Immaterielles Kulturerbe Steigerlied soll auf Kulturerbe-Liste

„Glück auf, Glück auf, der Steiger kommt.“ Und nach dem Willen des Ruhrkohle-Chors soll das Steigerlied auch auf die Liste des immatriellen Welterbes kommen.

Das Steigerlied soll auf die deutsche Liste des "Immateriellen Kulturerbes“. Nach Medienberichten will der Ruhrkohle-Chor die Aufnahme des traditionsreichen Bergmannliedes beantragen. Derzeit werde die Bewerbung zur Aufnahme des Liedes in das deutsche Verzeichnis vorbereitet, bestätige der Ruhrkohle-Chor dem WDR am Freitag, 11. Oktober. Eine Entscheidung über die Aufnahme dürfte frühestens im Frühjahr 2021 fallen.
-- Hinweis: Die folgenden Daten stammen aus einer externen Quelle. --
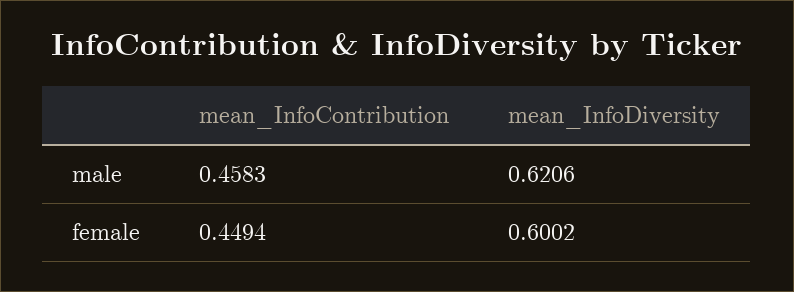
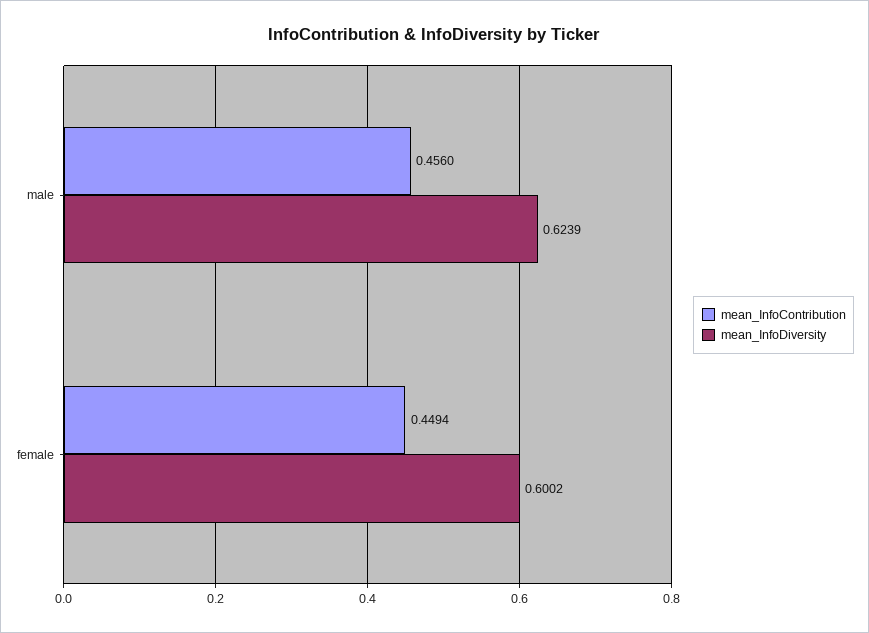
mean_InfoContribution, male: 0.4583 -> 0.456
mean_InfoDiversity, male: 0.6206 -> 0.6239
„Es ist ein Stück der DNA der Bergleute. Wir wollen mit der Bewerbung ihre Werte weitertragen in die Zukunft. Da hätte man eigentlich schon eher drauf kommen können. Aber das gehen wir jetzt an.“

Bärbel Bergerhoff-Wodopia, Vorstandsmitglied der Ruhrkohle AG-Stiftung
Steigerlied in Wolfach (Foto: picture-alliance / Reportdienste, Christoph Schmid)
Das Steigerlied wird auch in Baden-Württemberg gesungen - hier nach der Hochzeit am Ausgang des Besucherbergwerks Grube Wenzel bei Oberwolfach. Christoph Schmid

Das Steigerlied ist in den deutschen Bergbauregionen Deutschlands eine gelebte Tradition. Auch in Sportarenen und bei SPD-Parteitagen ist das Lied, das mit dem bekannten Bergmannsgruß „Glück auf“ beginnt, zuhause und wird als Einlaufmelodie von Fußballmannschaften von Zehntausenden jeden Samstag mitgesungen. Sowohl im Saarland als auch in Nordrhein-Westfalen gilt es als heimliche „Nationalhymne“.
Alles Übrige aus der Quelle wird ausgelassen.